The result is an accessible book, Uneducated Guesses, explaining the source of his ire on 10 current topics in testing. They make for an interesting read for anyone with even minimal interest in the topic.
For example, consider the making of a standardized test like the SAT or ACT optional for college applicants, a practice that seems egalitarian and surely harmless. Officials at Bowdoin College have made the SAT optional since 1969. Wainer points out the drawback--useful information about the likelihood that students will succeed at Bowdoin is omitted.
Here's the analysis. Students who didn't submit SAT scores with their application nevertheless took the test. They just didn't submit their scores. Wainer finds that, not surprisingly, students who chose not to submit their scores did worse than those who did, by about 120 points.
So although one might reject the use of a standardized admissions tests out of some conviction, if the job of admissions officers at Bowdoin is to predict how students will fare there, they are leaving useful information on the table.
The practice does bring a different sort of advantage to Bowdoin, however. The apparent average SAT score of their students increases, and average SAT score is one factor in the quality rankings offered by US News and World Report.
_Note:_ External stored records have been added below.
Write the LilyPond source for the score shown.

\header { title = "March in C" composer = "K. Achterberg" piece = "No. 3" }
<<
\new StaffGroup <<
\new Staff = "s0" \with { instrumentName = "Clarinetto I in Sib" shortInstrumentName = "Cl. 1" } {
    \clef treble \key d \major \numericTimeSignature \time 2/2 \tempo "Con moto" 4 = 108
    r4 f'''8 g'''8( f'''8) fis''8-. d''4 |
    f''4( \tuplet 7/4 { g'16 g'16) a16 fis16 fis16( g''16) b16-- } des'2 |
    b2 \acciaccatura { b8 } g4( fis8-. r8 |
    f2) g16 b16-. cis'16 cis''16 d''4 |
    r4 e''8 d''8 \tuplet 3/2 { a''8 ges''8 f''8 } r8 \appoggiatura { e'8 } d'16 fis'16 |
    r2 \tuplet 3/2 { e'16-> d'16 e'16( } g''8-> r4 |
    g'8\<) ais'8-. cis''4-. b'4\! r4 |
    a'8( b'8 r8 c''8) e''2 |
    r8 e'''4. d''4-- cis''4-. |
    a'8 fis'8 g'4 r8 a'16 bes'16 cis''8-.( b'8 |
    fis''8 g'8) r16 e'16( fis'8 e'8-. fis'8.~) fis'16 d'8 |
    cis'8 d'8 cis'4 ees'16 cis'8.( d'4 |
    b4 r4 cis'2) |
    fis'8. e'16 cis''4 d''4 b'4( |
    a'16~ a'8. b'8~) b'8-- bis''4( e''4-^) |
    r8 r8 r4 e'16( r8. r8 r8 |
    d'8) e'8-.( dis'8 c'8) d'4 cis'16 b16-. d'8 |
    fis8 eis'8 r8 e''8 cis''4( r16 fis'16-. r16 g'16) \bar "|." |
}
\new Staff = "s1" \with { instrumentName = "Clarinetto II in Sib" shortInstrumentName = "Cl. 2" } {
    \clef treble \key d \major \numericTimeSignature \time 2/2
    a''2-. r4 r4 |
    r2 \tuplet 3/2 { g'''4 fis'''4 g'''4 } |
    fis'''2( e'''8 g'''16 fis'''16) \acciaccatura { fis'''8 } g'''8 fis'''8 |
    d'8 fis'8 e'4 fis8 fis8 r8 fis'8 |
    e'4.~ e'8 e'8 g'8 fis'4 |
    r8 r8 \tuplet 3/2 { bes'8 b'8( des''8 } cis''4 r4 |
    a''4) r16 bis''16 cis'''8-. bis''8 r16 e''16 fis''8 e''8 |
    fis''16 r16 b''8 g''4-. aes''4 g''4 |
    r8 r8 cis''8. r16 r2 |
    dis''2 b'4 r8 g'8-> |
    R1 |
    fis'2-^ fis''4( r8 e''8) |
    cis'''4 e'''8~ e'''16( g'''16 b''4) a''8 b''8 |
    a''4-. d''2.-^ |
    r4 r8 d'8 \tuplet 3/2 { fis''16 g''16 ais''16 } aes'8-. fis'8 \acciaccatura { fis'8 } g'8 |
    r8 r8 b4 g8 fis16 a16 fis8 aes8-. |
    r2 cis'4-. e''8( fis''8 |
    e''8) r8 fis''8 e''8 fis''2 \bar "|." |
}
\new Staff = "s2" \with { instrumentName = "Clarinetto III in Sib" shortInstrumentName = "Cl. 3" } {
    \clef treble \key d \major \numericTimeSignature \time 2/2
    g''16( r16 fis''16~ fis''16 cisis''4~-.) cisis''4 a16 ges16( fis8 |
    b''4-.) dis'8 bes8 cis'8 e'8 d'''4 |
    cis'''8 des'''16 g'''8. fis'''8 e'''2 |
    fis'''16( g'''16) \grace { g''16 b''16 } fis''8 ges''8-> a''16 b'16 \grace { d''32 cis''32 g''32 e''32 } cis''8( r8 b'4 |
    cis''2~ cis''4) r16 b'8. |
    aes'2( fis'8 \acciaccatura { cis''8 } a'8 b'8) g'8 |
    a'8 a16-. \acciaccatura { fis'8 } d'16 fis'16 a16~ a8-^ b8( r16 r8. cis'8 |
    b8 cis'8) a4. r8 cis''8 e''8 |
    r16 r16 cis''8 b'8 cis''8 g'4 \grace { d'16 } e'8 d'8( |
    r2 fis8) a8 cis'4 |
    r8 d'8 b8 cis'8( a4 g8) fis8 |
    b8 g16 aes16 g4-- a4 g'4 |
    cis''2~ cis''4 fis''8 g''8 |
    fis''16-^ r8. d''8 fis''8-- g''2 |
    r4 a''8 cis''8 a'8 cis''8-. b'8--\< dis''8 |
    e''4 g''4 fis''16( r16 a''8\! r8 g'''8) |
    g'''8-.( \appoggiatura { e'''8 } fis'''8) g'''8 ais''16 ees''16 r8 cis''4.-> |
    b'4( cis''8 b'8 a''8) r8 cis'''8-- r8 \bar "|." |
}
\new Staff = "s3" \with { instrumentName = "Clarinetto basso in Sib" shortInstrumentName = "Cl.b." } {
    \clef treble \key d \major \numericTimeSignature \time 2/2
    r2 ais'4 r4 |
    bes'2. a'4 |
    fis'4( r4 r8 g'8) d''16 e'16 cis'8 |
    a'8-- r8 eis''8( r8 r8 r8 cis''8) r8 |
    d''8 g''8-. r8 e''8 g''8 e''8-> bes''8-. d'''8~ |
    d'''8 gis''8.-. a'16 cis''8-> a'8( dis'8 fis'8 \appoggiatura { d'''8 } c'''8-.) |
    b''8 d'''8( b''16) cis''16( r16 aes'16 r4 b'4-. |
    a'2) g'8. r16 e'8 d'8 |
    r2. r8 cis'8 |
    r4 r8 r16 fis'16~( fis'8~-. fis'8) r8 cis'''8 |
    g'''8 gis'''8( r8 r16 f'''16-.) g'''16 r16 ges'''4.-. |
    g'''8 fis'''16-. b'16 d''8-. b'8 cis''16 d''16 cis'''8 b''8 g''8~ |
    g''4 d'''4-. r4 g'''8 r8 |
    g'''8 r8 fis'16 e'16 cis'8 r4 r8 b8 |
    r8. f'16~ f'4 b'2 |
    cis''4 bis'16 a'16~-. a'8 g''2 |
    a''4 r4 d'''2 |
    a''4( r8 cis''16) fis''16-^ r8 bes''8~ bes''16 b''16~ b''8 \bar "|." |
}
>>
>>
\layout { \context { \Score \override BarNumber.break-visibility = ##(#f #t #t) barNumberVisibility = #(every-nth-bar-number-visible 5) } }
In another fascinating chapter, Wainer offers a for-dummies guide to equating tests. In a nutshell, the problem is that one sometimes wants to compare scores on tests that use different items—for example, different versions of the SAT. As Wainer points out, if the tests have some identical items, you can use performance on those items as “anchors” for the comparison. Even so, the solution is not straightforward, and Wainer deftly takes the reader through some of the issues.
But what if there is very little overlap on the tests?
Wainer offers this analogy. In 1998, the Princeton High School football team was undefeated. In the same year, the Philadelphia Eagles won just three games. If we imagine each as a test-taker, the high school team got a perfect score, whereas the Eagles got just three items right. But the “tests” each faced contained very different questions and so they are not comparable. If the two teams competed, there's not much doubt as to who would win.
The problem seems obvious when spelled out, yet one often hears calls for uses of tests that would entail such comparisons—for example, comparing how much kids learn in college, given that some major in music, some in civil engineering, and some in French.
And yes, the problem is the same when one contemplates comparing student learning in a high school science class and a high school English class as a way of evaluating their teachers. Wainer devotes a chapter to value-added measures. I won't go through his argument, but will merely telegraph it: he's not a fan.
In all, Uneducated Guesses is a fun read for policy wonks. The issues Wainer takes on are technical and controversial—they represent the intersection of an abstruse field of study and public policy. For that reason, the book can't be read as a definitive guide. But as a thoughtful starting point, the book is rare in its clarity and wisdom.